タイトルを忘れてただ歌詞だけを吟味してみると、例えばヒカルの歌でいえば『真夏の通り雨』なんかに近い風合いがある。

─ 目が覚めて 夢のあと

─ 長い影が夜に伸びて

─ 星屑の空へ

─ 夢はつまり 思い出のあとさき

『夢の途中で目を覚まし』

『立ち尽くす 見送り人の影』

『思い出たちがふいに私を

 乱暴に掴んで離さない』

決して似ているとかましてや似せているとかではないのだけれど、こうやって並べてみた時の親和性のようなものは伝わると思う。情緒の置き所に二人近いものがあるのだ。もともと「少年時代」の歌詞は宇多田ヒカルの世界観と齟齬がない。カバーが成功するのは目に見えている。もっともそれはコロンブスの卵でしかなく、最初にそこに気づいた奴はやっぱり偉い。

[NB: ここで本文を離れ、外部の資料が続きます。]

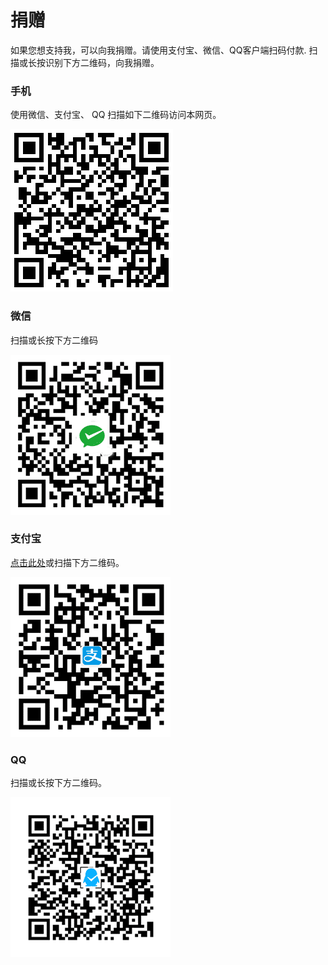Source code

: ﻿#  捐赠

如果您想支持我，可以向我捐赠。请使用支付宝、微信、QQ客户端扫码付款.
扫描或长按识别下方二维码，向我捐赠。

### 手机

使用微信、支付宝、 QQ 扫描如下二维码访问本网页。

![img](img/donate_homepage.png)


### 微信

扫描或长按下方二维码

![img](img/donate_wechat.png)


### 支付宝

[点击此处](HTTPS://QR.ALIPAY.COM/FKX01705XN8QUFV0CLMJ47)或扫描下方二维码。

![img](img/donate_alipay.png)


### QQ

扫描或长按下方二维码。

![img](img/donate_qq.png)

なので、ヒカルが今回カバーするにあたってその親和性とどういう距離のとり方をするのかがひとつの焦点になるだろう。より近付くか敢えて距離をとってみるか。

ひとつ思い当たるのはここでも『Passion』だ。老人が少年の(或いは少女の)頃に描いていた夢や未来を見る目線と目を合わせる時それは陽水の描く「夢はつまり思い出のあとさき」や「誰のあこがれにさまよう」と呼応するだろう。また「青空に残された私の心は夏模様」や「永い冬が窓を閉じて」なども『Passion』と同種の空気を運んでくる。となると『after the battle』のようにピアノ一本の編曲を思い描いてしまうが果てさてヒカルはそこをどのように捉えたのか、捉え直したのかな。冬を迎えようとする今聴けるのは、それはそれで嬉しいことなのかもしれないな。